Mai visto un giorno del giudizio con così poco giudizio.
Approdato in Senato con le valigie già pronte, Draghi ha rivolto all'aula un discorso da uomo. Quel che ha ottenuto in cambio è stato uno scomposto ragliare in coro. Dall'asinina voce di quasi tutti i partiti.
Eppure son state parole limpidissime, quelle della comunicazione del presidente del Consiglio alle Camere. Un excursus storico condito da vivo apprezzamento per l'iniziale spirito di collaborazione mostrato da tutte le forze politiche, in un clima di autentica unità nazionale. Quindi, con l'allentarsi della minaccia pandemica e appropinquandosi la stagione del raccolto (elettorale), un crescente ritorno dei politicanti agli antichi vizi: spese a vanvera (e a debito) senza freno, giusto per veder scodinzolare gli elettori lanciando loro qualche biscottino.

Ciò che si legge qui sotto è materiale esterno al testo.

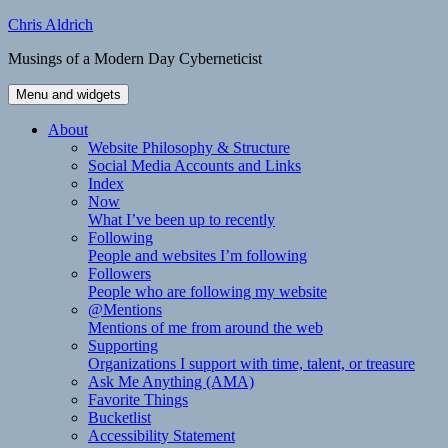
Skip
Chris Aldrich
to
Musings of a Modern Day Cyberneticist
content
Menu and widgets
About
Website Philosophy & Structure
Social Media Accounts and Links
Index
Now
What I’ve been up to recently
Following
People and websites I’m following
Followers
People who are following my website
@Mentions
Mentions of me from around the web
Supporting
Organizations I support with time, talent, or treasure
Ask Me Anything (AMA)
Favorite Things
Bucketlist
Accessibility Statement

A conclusione, Draghi indirizza alcune frecciate non solo in direzione delle residue permalosissime stelle di Palazzo Madama, rinfacciando loro lo smisurato amore per la spazzatura romana e il costo spropositato delle supertruffe di superbonus e rendite di non-cittadinanza, ma anche ai non meno irritabili figuri della Lega, che insistono nel pretendere cinquanta miliardi da «investire» in condoni fiscali e regalie a tassinari e balneari.
E poiché non può esistere un governo di unità nazionale senza unità nazionale, né un governo di scopo che non persegua lo scopo per cui è nato, Draghi ha indicato con fermezza quei pochi punti caratterizzanti, a suo parere, i sei mesi finali della legislatura: PNRR, contenimento dell'inflazione, diversificazione delle fonti energetiche, collocazione atlantica del Paese. E su quelli ha chiamato a raccolta i parlamentari.
Salvini non applaude, i cinquezampe non abbaiano. I capigruppo tappano la bocca ai dissidenti e limitano gli interventi ad uno soltanto per ciascun partito.
Così l'auspicata chiarificatrice discussione sulle comunicazioni governative, lungi dall'esaminarne e approfondirne i contenuti si trasforma ben presto in uno sguaiato accavallarsi di comizi rabbiosi e urlanti, nei quali di tutto si parla tranne che del discorso del presidente, tra aperte rimostranze e poco velati insulti, che trovano infine una secca e piccata risposta nella concisa replica di Draghi.
Si passa quindi al voto. Contrario il duo comico Salvy & Berlusca, astenute le comete senza meta.
Una striminzita maggioranza il Senato riesce ad esprimerla comunque, ma Draghi ha già caricato in macchina le valigie e domani sarà al Quirinale, dopo una breve sosta in casa Montecitorio.
Ci sarà una seconda puntata. Ma la frattura pare ormai insanabile e la campagna elettorale è da oggi ufficialmente in corso.
Augurarsi che vinca il migliore è pura fantascienza, per assenza di migliori.
Più facile sperare che perda il peggiore. Ma sarà una bella gara.